Aunque hay datos espeluznantes que debían estar presentes siempre, en estos días tan especiales, mi pequeña relación con Misiones Salesianas me invita a que dé ahora unas cifras que son muy llamativas y que deben servir para la reflexión de todos: En este mundo nuestro 535 millones de niños viven en situación de emergencia, 263 millones no van al colegio, 200 millones de niños están trabajando, 815 millones de personas viven en la pobreza extrema, 31 millones de personas son refugiados y 10 millones de niñas se casan por obligación.

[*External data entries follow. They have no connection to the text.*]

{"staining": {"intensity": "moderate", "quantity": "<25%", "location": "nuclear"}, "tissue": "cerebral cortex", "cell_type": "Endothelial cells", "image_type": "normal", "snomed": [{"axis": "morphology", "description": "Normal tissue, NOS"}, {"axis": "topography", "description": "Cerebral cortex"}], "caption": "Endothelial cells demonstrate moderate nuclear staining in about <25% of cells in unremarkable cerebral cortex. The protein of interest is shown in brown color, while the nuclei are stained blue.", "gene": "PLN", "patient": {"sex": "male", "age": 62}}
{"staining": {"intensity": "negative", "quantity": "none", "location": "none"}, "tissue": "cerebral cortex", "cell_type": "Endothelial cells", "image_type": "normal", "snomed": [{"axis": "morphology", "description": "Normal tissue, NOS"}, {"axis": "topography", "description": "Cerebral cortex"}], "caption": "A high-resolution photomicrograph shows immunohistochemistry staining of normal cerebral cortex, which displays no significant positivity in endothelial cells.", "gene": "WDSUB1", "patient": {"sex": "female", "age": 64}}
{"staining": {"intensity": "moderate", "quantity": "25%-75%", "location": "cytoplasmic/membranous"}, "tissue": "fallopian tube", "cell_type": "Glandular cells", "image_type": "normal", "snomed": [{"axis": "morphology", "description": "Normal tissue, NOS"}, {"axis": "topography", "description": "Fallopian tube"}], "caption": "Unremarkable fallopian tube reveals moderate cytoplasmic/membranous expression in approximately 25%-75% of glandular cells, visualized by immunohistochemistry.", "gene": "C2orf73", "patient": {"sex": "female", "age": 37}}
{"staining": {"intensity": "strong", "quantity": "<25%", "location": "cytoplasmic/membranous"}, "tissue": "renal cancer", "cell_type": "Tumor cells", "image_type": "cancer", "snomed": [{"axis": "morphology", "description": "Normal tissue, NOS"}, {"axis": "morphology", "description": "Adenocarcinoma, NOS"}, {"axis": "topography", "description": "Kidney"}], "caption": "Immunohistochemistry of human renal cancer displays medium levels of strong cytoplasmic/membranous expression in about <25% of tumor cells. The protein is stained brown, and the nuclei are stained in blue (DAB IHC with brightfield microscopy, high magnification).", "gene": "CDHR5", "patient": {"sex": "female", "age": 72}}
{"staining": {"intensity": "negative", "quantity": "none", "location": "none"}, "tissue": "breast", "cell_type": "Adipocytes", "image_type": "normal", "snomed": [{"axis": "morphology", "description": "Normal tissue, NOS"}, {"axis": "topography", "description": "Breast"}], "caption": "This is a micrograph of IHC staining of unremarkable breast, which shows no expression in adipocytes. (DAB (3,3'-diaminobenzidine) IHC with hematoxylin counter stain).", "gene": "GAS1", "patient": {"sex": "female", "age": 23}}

En lo que respecta a nuestro país, seguimos padeciendo el problema de Cataluña, como si fuera una parte enferma de nuestro propio cuerpo. Haciendo que los problemas que más nos preocupan se aumenten por los descerebrados independentistas, que han llevado absurdamente a esta importante parte de España a la fractura social y al desencuentro total entre las personas.

A ustedes, amigos lectores, les recomiendo que hagan lo que más les apetezca en estas fechas navideñas, porque hasta la soledad elegida es una buena opción.

Para terminar recomendarles el que no se pierdan si pueden hacerlo la gran representación del Auto Sacramental de los Reyes Magos de nuestros vecinos de El Viso. Una puesta en escena y el trabajo de decenas de personas aficionadas que rayan el sobresaliente.

¡Feliz Navidad y sea lo que tú quieras!